Bahar geldiğinde doğanın uyanışını, çiçeklerin açışını ve ağaçların yeşermesini kutlarken, bazı insanlar için baharın gelişiyle beraber başlayan bir çekilmezlik dönemi başlıyor. Mesela benim gibi insanlar için… Evet, bahar alerjisi denen bu olgu, birçok insanın baharın tadını çıkarmasını engelleyen bir sorun haline dönüşebiliyor maalesef. Ben sonbaharda da aşırı alerjik biri olduğum için, bu yazıyı yazmak istedim. Çünkü bahar denildiğinde akla sadece ilkbahar geliyor.

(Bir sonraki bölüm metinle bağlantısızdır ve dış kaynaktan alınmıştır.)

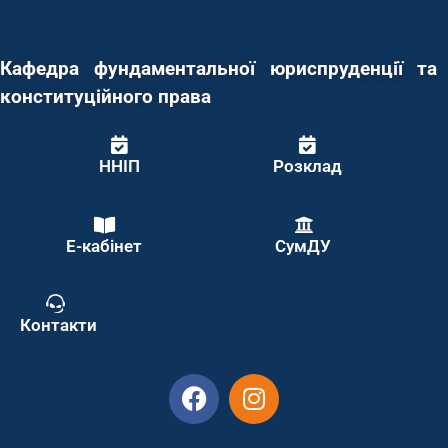
Кафедра фундаментальної юриспруденції та
конституційного права
ННІП
Розклад
Е-кабінет
СумДУ
Контакти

Baharın güzellikleri ve alerjilerin ironisi birbiriyle çakışırken, çimenlere yatmak isteyen ben, bin kez düşünürken buluyorum kendimi. Baharın güzellikleriyle çevrili olmak, bahar alerjisi olanlar için çelişkili bir deneyim olabiliyor bu nedenle. Kuşlar cıvıldarken, çiçekler açarken ve hava ısınırken; ya da her yerde romantik romantik sarı yapraklar varken, ağaçlar tüm pastoralliğiyle ihtişam yaratırken; burunlar tıkanıyor, gözler kaşınıyor ve hapşırma nöbetleri başlıyor. Bu durum, baharın güzelliklerine doyasıya katılamamanın bir yolu gibi görünüyor.

Bahar alerjisinin en yaygın nedenlerinden biri polenlerdir. Baharın sahibi bizler değil polenler… Ağaçlar, çimenler ve çiçekler polenlerini rüzgarla taşıdığında, alerjik reaksiyonları tetikleyen birçok kişi için cehenneme dönüşebiliyor. Bu dönemde polenlerin hükümet olduğunu düşünüyorsunuz neredeyse; her yerde, her an, her nefeste sizinle savaşıyor gibi hissedebilirsiniz. Şahsen ben birebir böyle düşünüyorum. Bir de bahar alerjileri sadece fiziksel rahatsızlıklarla sınırlı değil ki! Toplum içinde bulunmak, hapşırık nöbetleri, burun akıntıları ve gözlerinizi ovma gerekliliği nedeniyle daha da karmaşık hale gelebiliyor. Bu, insanların sizinle iletişim kurmaktan kaçınmalarına veya endişelenmelerine neden olabiliyor. Özellikle pandemi döneminden beri, insan hapşırdığında bile tedirgin olabiliyor. Ama alerjiyle savaşmak için pek tabii, pek çok yöntem de mevcut. Bahar alerjileriyle başa çıkmak için bir dizi ilaç ve alternatif tedavi yöntemi mevcut. Antihistaminikler, burun spreyleri, göz damlaları ve hatta akupunktur gibi seçenekler, belirtilerin hafifletilmesine yardımcı olabiliyor. Ancak herkes için aynı tedavi yöntemi işe yaramayabiliyor. Örneğin ben de burun spreyleri daha da hapşırma etkisi yaratabiliyor. Bu nedenle etkili bir çözüm bulmak bazen deneme yanılma sürecini içeriyor.

Sonuç olarak, baharın güzelliği ve alerjilerin çekilmezliği arasındaki bu dengeyi bulmak zor olabilmekte. Bahar alerjisi olanlar için mevsim, bir yandan doğanın uyanışının tadını çıkarmakken, diğer yandan hapşırma ve burun akıntısıyla mücadele etmenin bir dönemi olarak görülebilmekte. Aksi nasıl görülsün ki zaten…

Ancak şunu unutmayın ki, baharın tadını çıkarmanın yolları her zaman var!

Ve doğru tedavi ve önlemlerle bu mevsimin keyfini biz bahar alerjisi olanlar da çıkarabiliriz.